Why prison is a better outcome than Nomads bikie retribution

Edward Bennell won’t realise it, but the five years in jail he will do as punishment for beating bikie David Murray Orme is probably more palatable than the retribution being prepared by the Nomads outlaw motorcycle gang.
In a moment of madness in April last year, Bennell and a group of friends stormed the home of Mr Orme’s girlfriend. In the next few minutes, Bennell used a letterbox and meat cleaver to ruthless effect, leaving his victim with a shattered face.
To understand why five years inside was the easy option for Bennell, you need to go to Montreal, the French Canadian city that was the birthplace of two phenomena that took the world by storm: Cirque du Soleil and the Rock Machine bikie gang.
In the early 1990s Hells Angels leader Maurice “Mom” Boucher decided he needed some elbow room and declared war on the Rock Machine.
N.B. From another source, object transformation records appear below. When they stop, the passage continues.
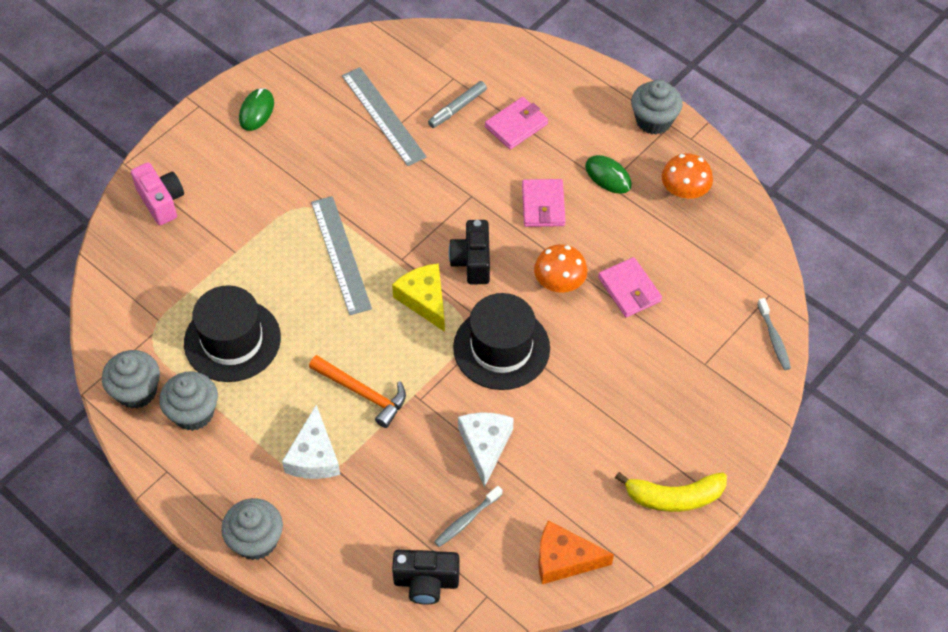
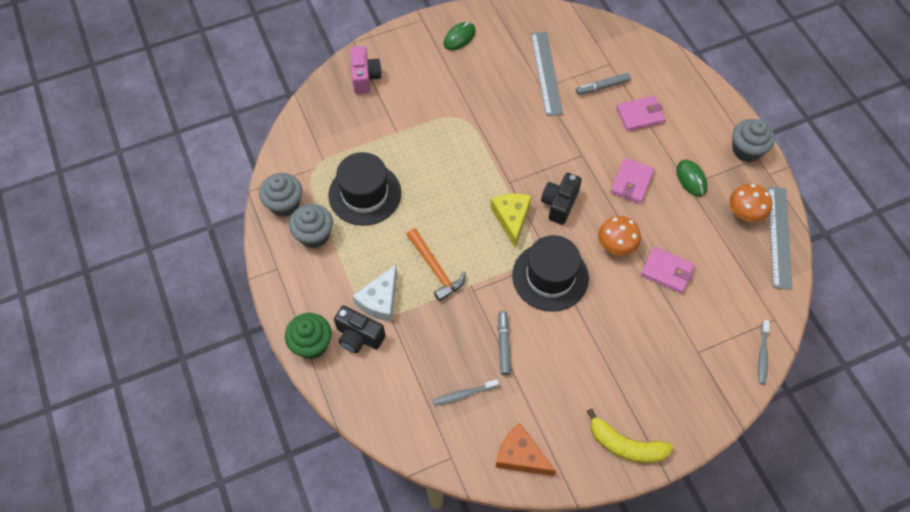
camera: 25 degrees right, 5 degrees up
grey cupcake [221,498,283,560] -> green cupcake [285,313,332,359]
grey ruler [311,196,372,315] -> grey ruler moved to [768,187,793,290]
black camera [392,550,460,604] -> black camera moved to [334,305,386,353]
white cheese [458,412,514,487] -> grey marker [498,311,511,376]
pink wallet [598,257,662,317] -> pink wallet turned 60 degrees counterclockwise [641,247,695,294]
He used the Nomads gang, which MBA grads would describe as a wholly owned subsidiary of the Hells Angels, as a kill unit.
The Rock Machine responded by setting up its own death corps, which went by the Dungeons and Dragons-esque title Dark Circle.
By 2002, with no fewer than 160 Canadians dead, the Nomads’ Australian chapters were hitting their stride under the leadership of a former altar boy, Tom Browne, nicknamed Metho Tom.
Three decades after becoming the club’s inaugural president Down Under, Tom was known as The King of Black Town.
In 1994 police believed the Nomads, Hells Angels, Outlaws, Bandidos, Rebels and Black Uhlans had agreed to work together on the aspirational goal of controlling all drug-dealing, prostitution and extortion in Australia by 2000.
They were going to achieve this by joining forces with a New Zealand gang known as Highway 61 in an alliance orchestrated and initiated by three American gangs — Hells Angels, American Outlaws and the Bandidos.

Tom died of cancer three years later, making way for a new generation of leaders that included Sam Ibrahim — the brother of Sydney underworld celebrity John.
In 2006 Sam became president of the Parramatta chapter of the Nomads, which by this time was the second-largest outlaw motorcycle gang in Sydney behind the Rebels.
A year later, the chapter collapsed and re-emerged as a street gang that named itself Notorious. They were the original “Nike bikies”. Dirty denim and beards were replaced by waxed chests and stylish streetwear.

By the late Noughties, whatever goodwill left over from the historical links between the Nomads/Notorious and the Hells Angels had evaporated.
In February 2009, Notorious members were prime suspects in the bombing of a Hells Angels bikie clubhouse in Petersham in Sydney’s inner west.
That’s about the time that then WA Police Assistant Commissioner Nick Anticich told a conference of Australian prosecutors that Notorious was heading to Perth.
Anticich said that the gang, along with the Lone Wolf and Rock Machine clubs, were muscling in for a slice of Boomtown’s meth trade.
The 293 members of WA’s existing seven bikie clubs simply could not keep up with demand.